2

I have data in a nested list structure in R and I'd like to use a lookup table to change names no matter where they are in the structure. Example

# build up an example
x <- as.list(c("a" = NA))
x[[1]] <- vector("list", 4)
names(x[[1]]) <- c("b","c","d","e")
x$a$b <- vector("list", 2)
names(x$a$b) <- c("d","f")
x$a$c <- 3
x$a$d <- 27
x$a$e <- "d"
x$a$b$d <- "data"
x$a$b$f <- "more data"

# make a lookup table for names I want to change from; to
lkp <- data.frame(matrix(data = c("a","z","b","bee","d","dee"), 
                         ncol = 2, 
                         byrow = TRUE), stringsAsFactors = FALSE)

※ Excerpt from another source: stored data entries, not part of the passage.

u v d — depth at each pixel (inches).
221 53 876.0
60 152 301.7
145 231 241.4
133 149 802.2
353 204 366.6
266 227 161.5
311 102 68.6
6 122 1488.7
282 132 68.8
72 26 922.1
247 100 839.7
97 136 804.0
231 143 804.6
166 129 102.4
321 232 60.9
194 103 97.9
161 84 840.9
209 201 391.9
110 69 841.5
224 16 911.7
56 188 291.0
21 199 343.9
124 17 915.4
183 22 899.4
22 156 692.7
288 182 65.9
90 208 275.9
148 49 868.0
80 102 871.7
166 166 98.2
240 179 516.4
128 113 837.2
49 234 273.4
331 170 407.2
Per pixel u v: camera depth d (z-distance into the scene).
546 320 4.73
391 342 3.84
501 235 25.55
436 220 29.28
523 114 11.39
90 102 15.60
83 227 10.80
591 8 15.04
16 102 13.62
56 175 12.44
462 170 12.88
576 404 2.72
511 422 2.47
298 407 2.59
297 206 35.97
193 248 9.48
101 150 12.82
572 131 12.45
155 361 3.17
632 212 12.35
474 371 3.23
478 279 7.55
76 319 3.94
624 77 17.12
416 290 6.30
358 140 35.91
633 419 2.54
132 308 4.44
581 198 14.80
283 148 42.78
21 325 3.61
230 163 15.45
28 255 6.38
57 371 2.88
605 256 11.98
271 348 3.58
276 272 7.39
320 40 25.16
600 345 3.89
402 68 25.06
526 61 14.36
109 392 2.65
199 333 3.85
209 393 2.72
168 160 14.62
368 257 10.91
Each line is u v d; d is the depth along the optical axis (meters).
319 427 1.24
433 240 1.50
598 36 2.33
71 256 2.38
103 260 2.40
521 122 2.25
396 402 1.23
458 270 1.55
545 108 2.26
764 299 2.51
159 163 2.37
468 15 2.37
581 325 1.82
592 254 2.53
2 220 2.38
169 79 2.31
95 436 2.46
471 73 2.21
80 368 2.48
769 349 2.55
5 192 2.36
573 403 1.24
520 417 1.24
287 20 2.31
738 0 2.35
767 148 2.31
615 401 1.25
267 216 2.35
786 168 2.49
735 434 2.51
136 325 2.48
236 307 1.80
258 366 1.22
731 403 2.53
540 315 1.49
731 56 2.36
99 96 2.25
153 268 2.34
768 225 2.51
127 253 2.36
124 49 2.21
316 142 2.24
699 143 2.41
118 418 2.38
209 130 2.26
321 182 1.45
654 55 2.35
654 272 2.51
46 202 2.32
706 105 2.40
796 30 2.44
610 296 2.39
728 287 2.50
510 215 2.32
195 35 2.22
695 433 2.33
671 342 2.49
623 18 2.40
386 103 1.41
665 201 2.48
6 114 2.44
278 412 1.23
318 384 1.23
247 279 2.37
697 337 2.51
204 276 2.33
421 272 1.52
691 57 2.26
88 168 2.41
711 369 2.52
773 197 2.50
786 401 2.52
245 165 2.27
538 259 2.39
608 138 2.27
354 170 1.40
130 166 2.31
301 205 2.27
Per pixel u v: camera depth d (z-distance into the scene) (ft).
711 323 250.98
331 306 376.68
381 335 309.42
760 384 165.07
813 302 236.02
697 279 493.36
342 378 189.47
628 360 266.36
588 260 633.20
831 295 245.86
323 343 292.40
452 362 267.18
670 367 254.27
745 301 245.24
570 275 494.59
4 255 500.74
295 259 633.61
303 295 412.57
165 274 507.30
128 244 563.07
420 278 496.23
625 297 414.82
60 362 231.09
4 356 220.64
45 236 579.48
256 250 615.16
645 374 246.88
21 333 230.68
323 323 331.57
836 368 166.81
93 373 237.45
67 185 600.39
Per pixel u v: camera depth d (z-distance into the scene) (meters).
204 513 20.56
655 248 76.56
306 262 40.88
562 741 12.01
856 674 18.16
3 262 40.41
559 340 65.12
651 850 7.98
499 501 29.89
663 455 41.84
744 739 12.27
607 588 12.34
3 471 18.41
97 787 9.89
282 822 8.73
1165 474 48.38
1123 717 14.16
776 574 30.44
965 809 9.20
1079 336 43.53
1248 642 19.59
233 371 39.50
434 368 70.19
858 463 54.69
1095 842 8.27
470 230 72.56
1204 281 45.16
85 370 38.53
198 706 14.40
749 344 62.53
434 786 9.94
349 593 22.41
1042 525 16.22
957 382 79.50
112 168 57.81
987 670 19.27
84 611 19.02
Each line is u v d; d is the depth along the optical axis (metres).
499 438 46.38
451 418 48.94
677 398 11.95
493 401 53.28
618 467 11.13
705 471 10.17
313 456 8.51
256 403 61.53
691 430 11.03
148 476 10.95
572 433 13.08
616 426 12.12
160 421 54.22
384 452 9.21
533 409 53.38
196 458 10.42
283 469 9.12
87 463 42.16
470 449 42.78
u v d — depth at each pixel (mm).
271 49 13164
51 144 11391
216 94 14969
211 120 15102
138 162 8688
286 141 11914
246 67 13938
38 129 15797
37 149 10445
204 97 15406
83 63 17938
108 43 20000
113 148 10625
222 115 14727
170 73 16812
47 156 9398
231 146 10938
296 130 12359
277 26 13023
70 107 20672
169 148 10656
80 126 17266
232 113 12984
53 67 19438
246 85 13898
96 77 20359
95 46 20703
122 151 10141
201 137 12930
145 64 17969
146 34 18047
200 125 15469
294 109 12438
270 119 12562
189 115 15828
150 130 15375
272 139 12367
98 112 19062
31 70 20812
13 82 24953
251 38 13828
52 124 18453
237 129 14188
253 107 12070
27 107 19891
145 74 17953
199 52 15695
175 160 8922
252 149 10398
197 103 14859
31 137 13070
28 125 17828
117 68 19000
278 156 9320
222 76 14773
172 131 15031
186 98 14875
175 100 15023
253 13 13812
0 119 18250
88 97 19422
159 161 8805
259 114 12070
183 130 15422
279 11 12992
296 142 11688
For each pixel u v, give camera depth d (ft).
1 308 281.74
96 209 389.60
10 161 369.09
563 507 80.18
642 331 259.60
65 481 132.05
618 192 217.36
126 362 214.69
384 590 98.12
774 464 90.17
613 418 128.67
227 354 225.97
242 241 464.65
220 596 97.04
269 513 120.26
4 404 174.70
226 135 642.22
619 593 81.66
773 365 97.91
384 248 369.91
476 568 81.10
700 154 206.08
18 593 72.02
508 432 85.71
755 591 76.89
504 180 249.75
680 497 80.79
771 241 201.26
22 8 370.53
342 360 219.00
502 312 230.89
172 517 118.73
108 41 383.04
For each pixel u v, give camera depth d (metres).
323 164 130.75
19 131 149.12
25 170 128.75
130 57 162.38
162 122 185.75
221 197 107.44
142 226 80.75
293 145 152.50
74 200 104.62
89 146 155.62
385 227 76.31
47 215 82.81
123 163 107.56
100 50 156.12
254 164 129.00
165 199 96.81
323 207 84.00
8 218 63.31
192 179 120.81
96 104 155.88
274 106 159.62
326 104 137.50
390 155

names(lkp) <- c("from","to")

Output from the above

> x
$a
$a$b
$a$b$d
[1] "data"

$a$b$f
[1] "more data"


$a$c
[1] 3

$a$d
[1] 27

$a$e
[1] "d"


> lkp
  from  to
1    a   z
2    b bee
3    d dee

Here is what I came up with to do this for only the first level:

> for(i in 1:nrow(lkp)){
+   names(x)[names(x) == lkp$from[[i]]] <- lkp$to[[i]]
+ }
> x
$z
$z$b
$z$b$d
[1] "data"

$z$b$f
[1] "more data"


$z$c
[1] 3

$z$d
[1] 27

$z$e
[1] "d"

So that works fine but uses a loop and only gets at the first level. I've tried various versions of the *apply world but have not yet been able to get something useful.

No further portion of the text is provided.